WHAT YOU HAVE TO DO -
An exact copy of every entry is needed, with no images.

DATA -
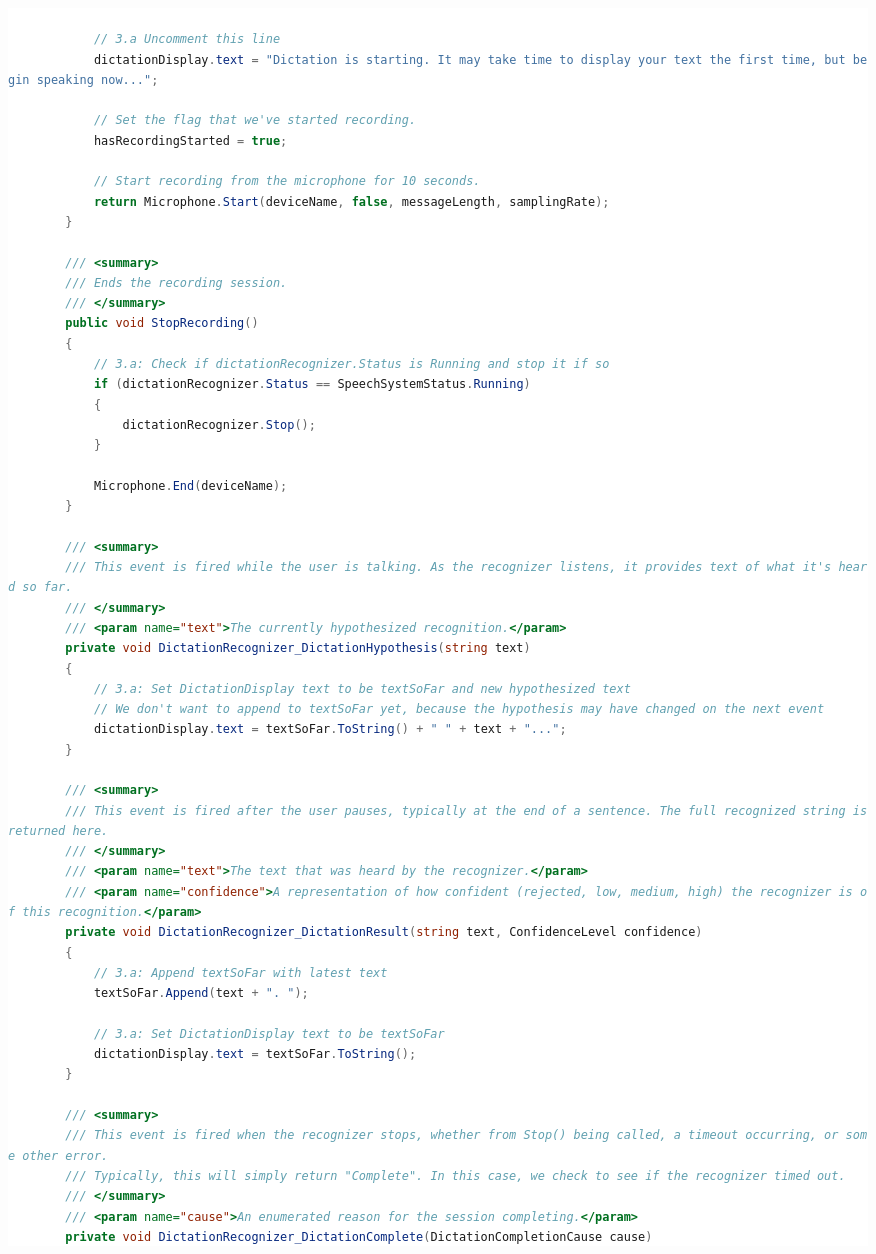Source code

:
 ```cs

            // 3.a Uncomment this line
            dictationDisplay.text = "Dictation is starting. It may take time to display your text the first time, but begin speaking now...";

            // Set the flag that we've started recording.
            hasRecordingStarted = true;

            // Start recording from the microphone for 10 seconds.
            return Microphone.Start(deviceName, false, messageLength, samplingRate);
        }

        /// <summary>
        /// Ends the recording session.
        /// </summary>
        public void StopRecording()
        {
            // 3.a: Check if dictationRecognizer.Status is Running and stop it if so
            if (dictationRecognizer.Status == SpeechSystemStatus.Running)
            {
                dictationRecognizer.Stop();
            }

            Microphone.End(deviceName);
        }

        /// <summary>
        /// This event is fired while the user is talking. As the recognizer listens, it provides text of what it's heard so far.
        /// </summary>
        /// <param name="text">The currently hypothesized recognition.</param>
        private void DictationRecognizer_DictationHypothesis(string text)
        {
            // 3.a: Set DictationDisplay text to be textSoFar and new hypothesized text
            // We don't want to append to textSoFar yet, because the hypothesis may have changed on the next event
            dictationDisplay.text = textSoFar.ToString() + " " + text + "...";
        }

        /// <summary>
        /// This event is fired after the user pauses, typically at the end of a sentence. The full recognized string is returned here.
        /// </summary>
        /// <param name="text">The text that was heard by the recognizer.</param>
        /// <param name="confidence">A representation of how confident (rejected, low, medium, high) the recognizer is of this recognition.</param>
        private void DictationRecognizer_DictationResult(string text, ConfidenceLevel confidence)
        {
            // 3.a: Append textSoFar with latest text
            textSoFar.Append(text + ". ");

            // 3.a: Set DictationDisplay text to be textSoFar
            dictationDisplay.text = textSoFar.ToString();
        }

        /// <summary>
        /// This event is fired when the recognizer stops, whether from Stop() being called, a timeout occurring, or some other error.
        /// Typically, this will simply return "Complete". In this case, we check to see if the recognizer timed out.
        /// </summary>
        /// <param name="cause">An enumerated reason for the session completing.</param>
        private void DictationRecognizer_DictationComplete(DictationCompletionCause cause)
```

RESPONSE AREA -
Source code

:
 ```cs

            // 3.a Uncomment this line
            dictationDisplay.text = "Dictation is starting. It may take time to display your text the first time, but begin speaking now...";

            // Set the flag that we've started recording.
            hasRecordingStarted = true;

            // Start recording from the microphone for 10 seconds.
            return Microphone.Start(deviceName, false, messageLength, samplingRate);
        }

        /// <summary>
        /// Ends the recording session.
        /// </summary>
        public void StopRecording()
        {
            // 3.a: Check if dictationRecognizer.Status is Running and stop it if so
            if (dictationRecognizer.Status == SpeechSystemStatus.Running)
            {
                dictationRecognizer.Stop();
            }

            Microphone.End(deviceName);
        }

        /// <summary>
        /// This event is fired while the user is talking. As the recognizer listens, it provides text of what it's heard so far.
        /// </summary>
        /// <param name="text">The currently hypothesized recognition.</param>
        private void DictationRecognizer_DictationHypothesis(string text)
        {
            // 3.a: Set DictationDisplay text to be textSoFar and new hypothesized text
            // We don't want to append to textSoFar yet, because the hypothesis may have changed on the next event
            dictationDisplay.text = textSoFar.ToString() + " " + text + "...";
        }

        /// <summary>
        /// This event is fired after the user pauses, typically at the end of a sentence. The full recognized string is returned here.
        /// </summary>
        /// <param name="text">The text that was heard by the recognizer.</param>
        /// <param name="confidence">A representation of how confident (rejected, low, medium, high) the recognizer is of this recognition.</param>
        private void DictationRecognizer_DictationResult(string text, ConfidenceLevel confidence)
        {
            // 3.a: Append textSoFar with latest text
            textSoFar.Append(text + ". ");

            // 3.a: Set DictationDisplay text to be textSoFar
            dictationDisplay.text = textSoFar.ToString();
        }

        /// <summary>
        /// This event is fired when the recognizer stops, whether from Stop() being called, a timeout occurring, or some other error.
        /// Typically, this will simply return "Complete". In this case, we check to see if the recognizer timed out.
        /// </summary>
        /// <param name="cause">An enumerated reason for the session completing.</param>
        private void DictationRecognizer_DictationComplete(DictationCompletionCause cause)
```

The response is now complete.